## TASK BRIEF
Every line in the records below that holds the word "wrist" is to be copied.

-------- RECORDED DATA --------

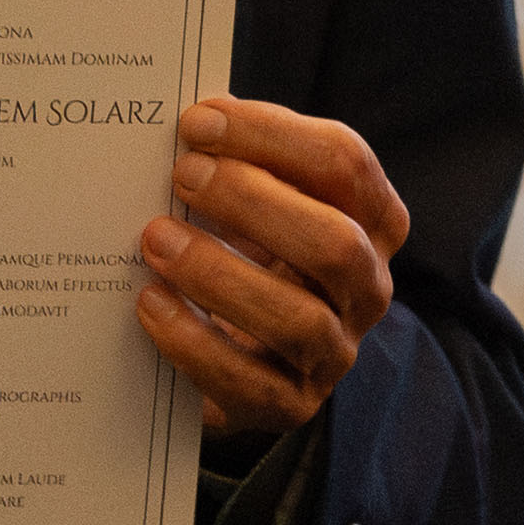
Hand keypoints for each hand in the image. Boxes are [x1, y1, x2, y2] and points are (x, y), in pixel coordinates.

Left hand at [132, 98, 406, 438]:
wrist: (243, 351)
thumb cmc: (249, 250)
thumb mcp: (258, 200)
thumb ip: (239, 159)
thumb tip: (192, 120)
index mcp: (373, 220)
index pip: (344, 164)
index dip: (271, 135)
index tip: (197, 121)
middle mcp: (368, 287)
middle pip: (334, 242)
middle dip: (252, 202)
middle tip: (182, 175)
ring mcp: (335, 352)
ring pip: (297, 318)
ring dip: (218, 273)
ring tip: (155, 238)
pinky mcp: (291, 404)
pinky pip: (250, 383)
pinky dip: (194, 341)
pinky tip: (150, 303)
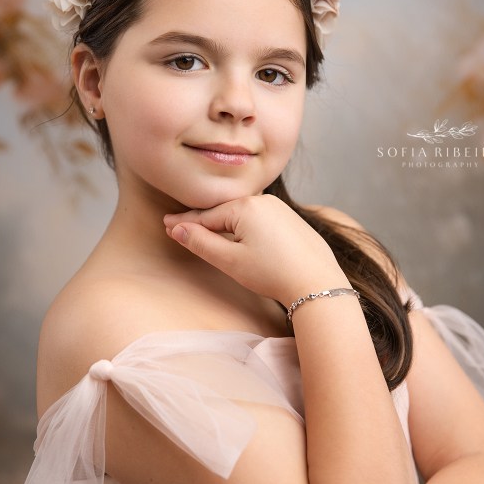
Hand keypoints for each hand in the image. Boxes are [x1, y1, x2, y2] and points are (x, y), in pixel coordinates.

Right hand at [163, 195, 345, 307]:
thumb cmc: (273, 273)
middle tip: (176, 224)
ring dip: (222, 223)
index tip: (165, 223)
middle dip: (201, 220)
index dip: (184, 223)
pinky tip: (235, 232)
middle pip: (223, 213)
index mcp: (246, 207)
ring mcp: (280, 209)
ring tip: (202, 227)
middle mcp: (263, 200)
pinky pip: (259, 219)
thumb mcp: (230, 260)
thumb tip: (177, 229)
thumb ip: (201, 242)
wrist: (317, 283)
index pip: (206, 216)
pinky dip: (243, 225)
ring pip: (242, 215)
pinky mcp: (291, 220)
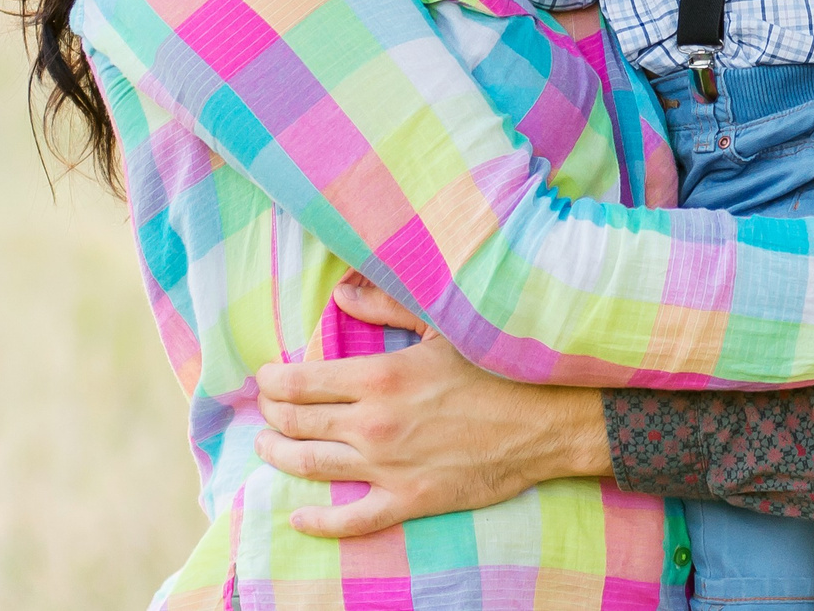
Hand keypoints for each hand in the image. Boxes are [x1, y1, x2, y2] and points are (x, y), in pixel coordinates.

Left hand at [254, 275, 609, 538]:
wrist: (548, 420)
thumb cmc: (498, 367)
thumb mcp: (443, 325)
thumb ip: (387, 305)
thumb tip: (340, 292)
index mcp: (380, 377)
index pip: (302, 381)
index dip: (274, 380)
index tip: (265, 376)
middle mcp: (374, 424)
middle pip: (299, 422)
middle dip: (272, 415)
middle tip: (266, 409)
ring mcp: (389, 468)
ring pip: (312, 466)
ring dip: (280, 455)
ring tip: (268, 446)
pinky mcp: (409, 500)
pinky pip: (350, 520)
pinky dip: (318, 520)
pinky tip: (299, 514)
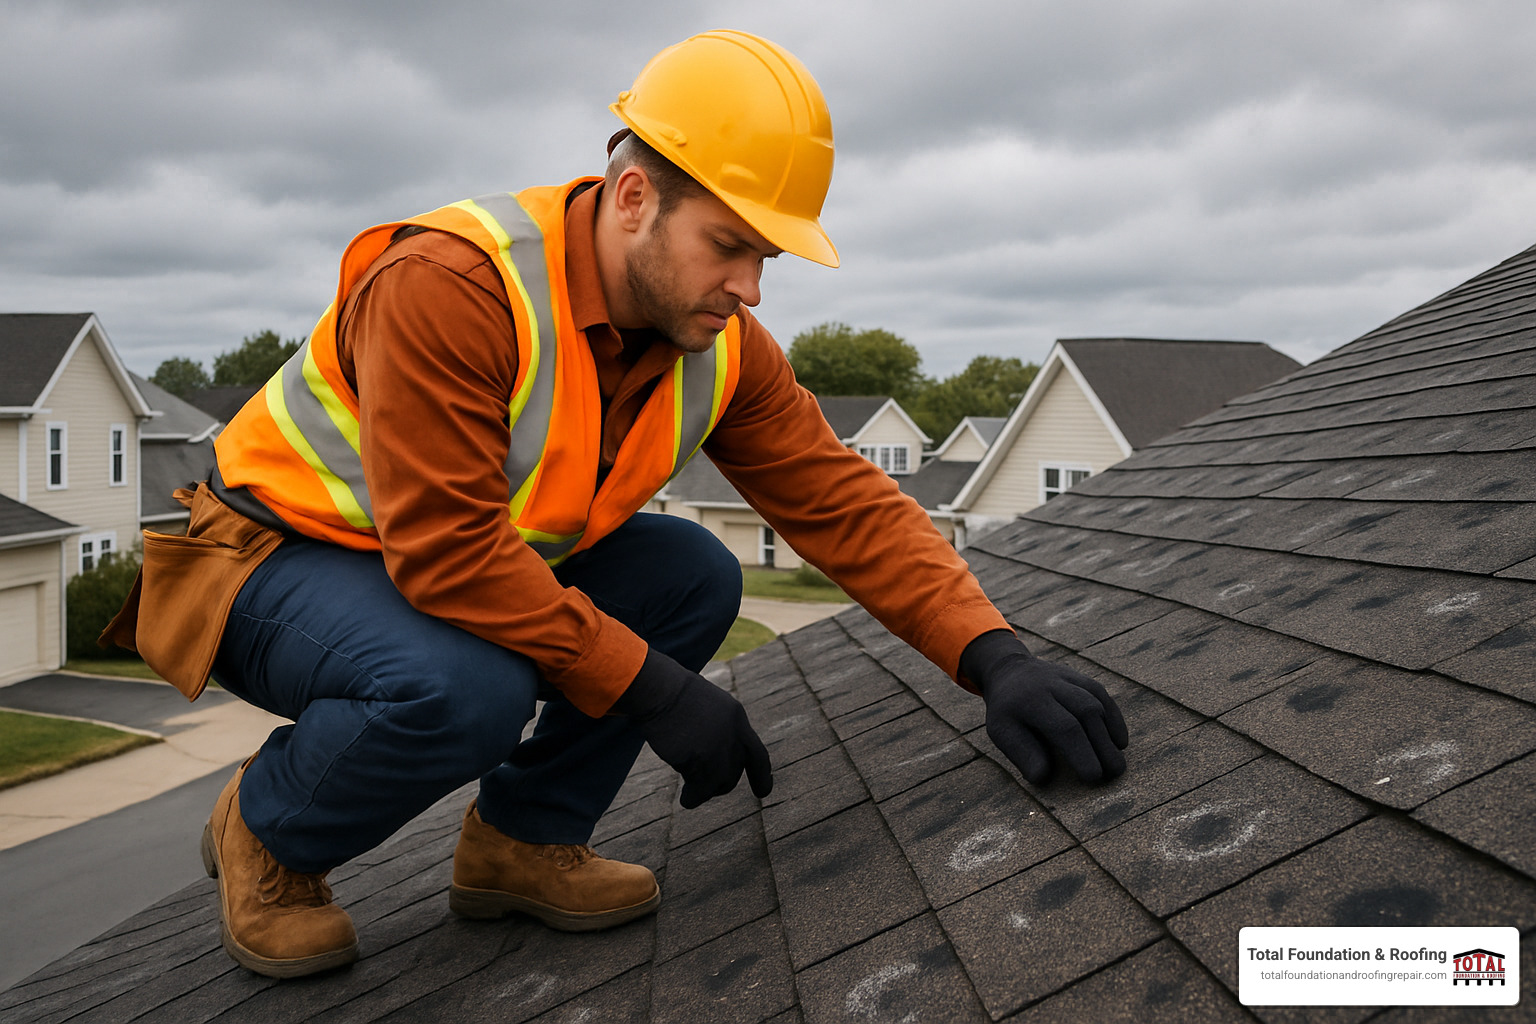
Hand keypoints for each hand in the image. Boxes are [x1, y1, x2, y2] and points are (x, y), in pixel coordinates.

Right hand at [612, 649, 772, 807]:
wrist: (659, 689)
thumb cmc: (672, 694)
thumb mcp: (707, 706)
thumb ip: (718, 730)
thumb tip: (716, 758)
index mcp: (737, 718)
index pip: (758, 755)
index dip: (761, 776)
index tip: (763, 793)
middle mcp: (734, 736)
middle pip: (734, 773)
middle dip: (719, 782)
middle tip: (700, 783)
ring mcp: (719, 749)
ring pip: (719, 784)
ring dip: (704, 790)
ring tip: (690, 793)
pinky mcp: (700, 761)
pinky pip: (699, 791)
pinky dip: (692, 799)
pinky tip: (685, 799)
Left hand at [961, 630, 1127, 784]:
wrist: (1010, 671)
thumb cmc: (1007, 711)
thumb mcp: (1002, 732)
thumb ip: (1022, 753)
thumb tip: (1043, 777)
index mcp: (1030, 700)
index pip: (1064, 727)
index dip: (1081, 752)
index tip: (1093, 776)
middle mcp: (1051, 684)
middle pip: (1086, 712)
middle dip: (1102, 745)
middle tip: (1113, 773)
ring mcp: (1068, 677)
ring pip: (1097, 702)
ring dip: (1110, 733)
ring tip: (1117, 762)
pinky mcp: (1080, 677)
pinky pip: (1102, 695)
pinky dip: (1114, 717)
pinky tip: (1120, 741)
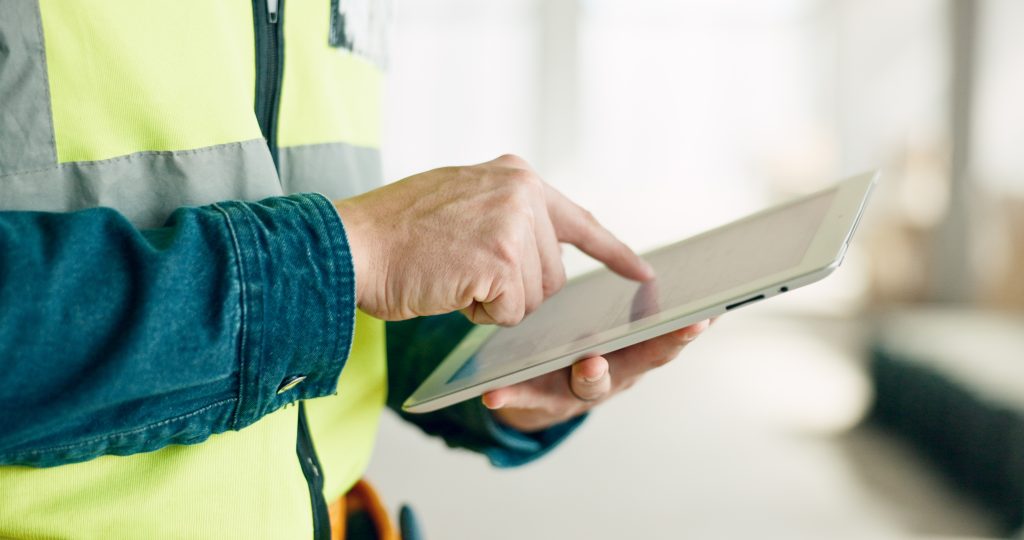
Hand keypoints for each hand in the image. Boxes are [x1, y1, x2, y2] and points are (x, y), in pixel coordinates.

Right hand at [334, 154, 653, 324]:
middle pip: (553, 274)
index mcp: (516, 175)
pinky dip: (481, 313)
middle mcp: (523, 191)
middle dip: (515, 289)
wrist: (350, 244)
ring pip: (534, 297)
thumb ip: (506, 216)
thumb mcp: (461, 200)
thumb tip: (540, 256)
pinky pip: (512, 312)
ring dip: (495, 301)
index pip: (579, 220)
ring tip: (452, 272)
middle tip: (464, 270)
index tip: (643, 274)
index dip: (612, 252)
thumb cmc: (395, 233)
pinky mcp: (502, 260)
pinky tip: (450, 287)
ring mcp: (514, 224)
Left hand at [482, 319, 712, 432]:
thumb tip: (648, 265)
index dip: (684, 330)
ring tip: (589, 364)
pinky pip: (526, 397)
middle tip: (676, 329)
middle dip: (657, 350)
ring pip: (589, 386)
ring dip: (594, 375)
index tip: (706, 316)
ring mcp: (577, 390)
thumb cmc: (579, 343)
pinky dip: (512, 395)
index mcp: (630, 351)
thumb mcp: (607, 323)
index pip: (663, 338)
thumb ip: (627, 298)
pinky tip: (494, 392)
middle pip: (638, 363)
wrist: (538, 388)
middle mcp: (612, 373)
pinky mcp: (540, 400)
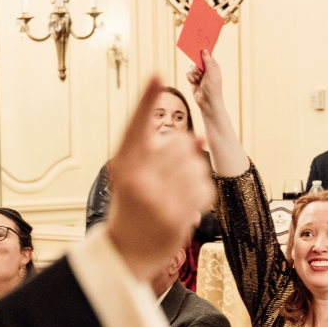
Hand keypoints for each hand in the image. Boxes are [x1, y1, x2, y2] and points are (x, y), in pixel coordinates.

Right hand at [107, 75, 211, 281]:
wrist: (124, 252)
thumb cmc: (130, 207)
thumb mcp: (132, 176)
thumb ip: (157, 153)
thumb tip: (198, 138)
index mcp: (123, 163)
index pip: (136, 125)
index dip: (147, 99)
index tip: (157, 74)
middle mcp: (136, 177)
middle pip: (181, 143)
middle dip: (185, 154)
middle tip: (171, 175)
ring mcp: (155, 198)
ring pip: (196, 165)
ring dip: (194, 175)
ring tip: (176, 192)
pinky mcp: (174, 216)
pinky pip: (204, 189)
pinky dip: (201, 195)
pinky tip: (186, 205)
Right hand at [187, 50, 223, 111]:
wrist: (207, 103)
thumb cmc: (213, 88)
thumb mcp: (211, 73)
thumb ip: (207, 61)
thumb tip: (205, 50)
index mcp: (213, 66)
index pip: (207, 55)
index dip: (202, 51)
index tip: (197, 47)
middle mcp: (206, 68)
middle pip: (196, 60)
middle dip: (197, 66)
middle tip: (200, 72)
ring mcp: (199, 74)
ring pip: (191, 67)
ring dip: (194, 74)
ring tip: (199, 80)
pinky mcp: (192, 79)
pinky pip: (187, 73)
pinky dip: (190, 78)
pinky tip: (194, 83)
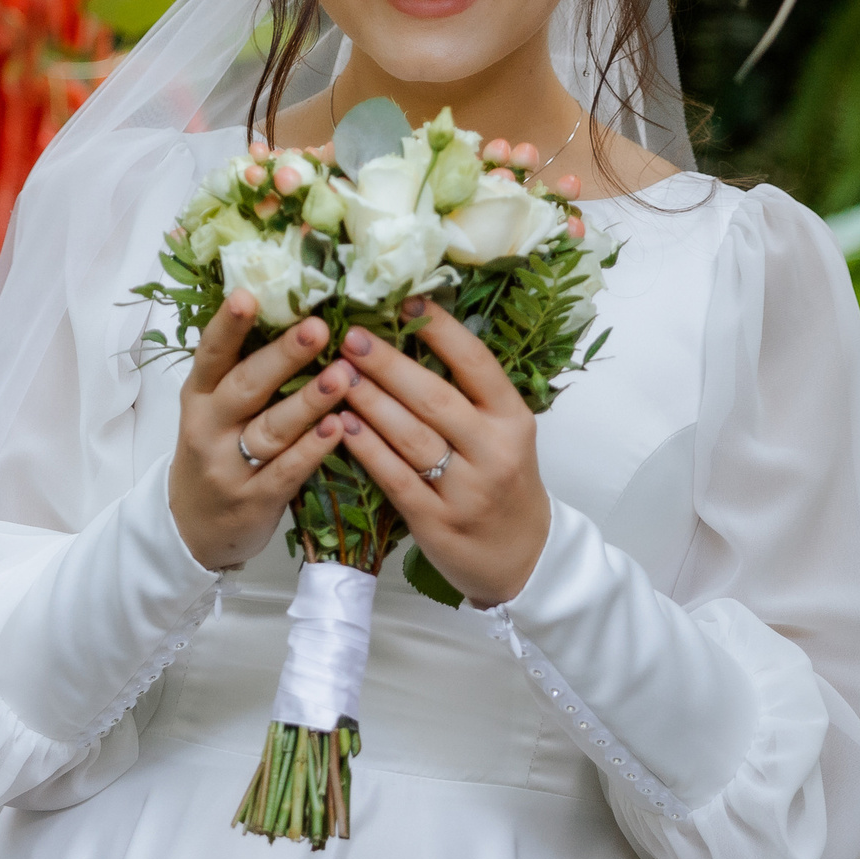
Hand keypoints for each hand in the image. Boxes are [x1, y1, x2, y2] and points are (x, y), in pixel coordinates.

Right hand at [169, 292, 355, 569]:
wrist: (192, 528)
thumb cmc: (215, 453)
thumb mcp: (212, 410)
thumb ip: (240, 371)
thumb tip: (289, 310)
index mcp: (198, 395)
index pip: (210, 354)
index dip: (228, 325)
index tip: (248, 294)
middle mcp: (208, 427)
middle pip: (245, 386)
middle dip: (282, 355)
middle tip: (317, 327)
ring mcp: (228, 467)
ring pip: (270, 430)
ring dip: (307, 402)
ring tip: (342, 375)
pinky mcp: (253, 501)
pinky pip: (286, 472)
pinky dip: (312, 450)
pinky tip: (339, 429)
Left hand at [334, 301, 550, 606]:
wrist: (522, 557)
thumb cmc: (502, 482)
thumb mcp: (502, 434)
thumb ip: (467, 395)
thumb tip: (412, 334)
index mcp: (513, 419)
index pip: (477, 364)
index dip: (441, 330)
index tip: (405, 300)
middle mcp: (494, 452)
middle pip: (436, 399)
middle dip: (389, 365)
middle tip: (351, 336)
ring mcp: (466, 490)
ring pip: (411, 437)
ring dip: (370, 402)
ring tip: (337, 374)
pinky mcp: (437, 522)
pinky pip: (394, 477)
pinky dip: (366, 448)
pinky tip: (339, 425)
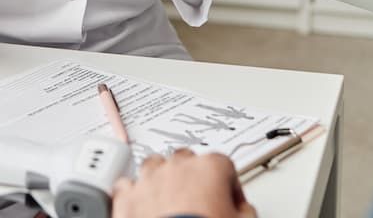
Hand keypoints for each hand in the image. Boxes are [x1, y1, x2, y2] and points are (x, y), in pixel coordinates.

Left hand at [113, 149, 256, 217]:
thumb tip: (243, 211)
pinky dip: (134, 194)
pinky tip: (141, 206)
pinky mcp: (127, 197)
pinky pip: (127, 186)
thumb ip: (245, 211)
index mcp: (209, 168)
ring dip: (162, 179)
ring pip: (154, 166)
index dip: (229, 186)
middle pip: (186, 160)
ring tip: (169, 201)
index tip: (230, 202)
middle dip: (193, 177)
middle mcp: (177, 167)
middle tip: (199, 201)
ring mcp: (149, 179)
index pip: (224, 166)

--------

## TASK RESULT
wrist: (243, 351)
wrist: (317, 283)
wrist: (548, 420)
wrist: (659, 689)
wrist: (1010, 671)
wrist: (350, 244)
wrist: (538, 388)
wrist: (124, 252)
wrist: (207, 103)
wrist: (192, 528)
wrist: (522, 557)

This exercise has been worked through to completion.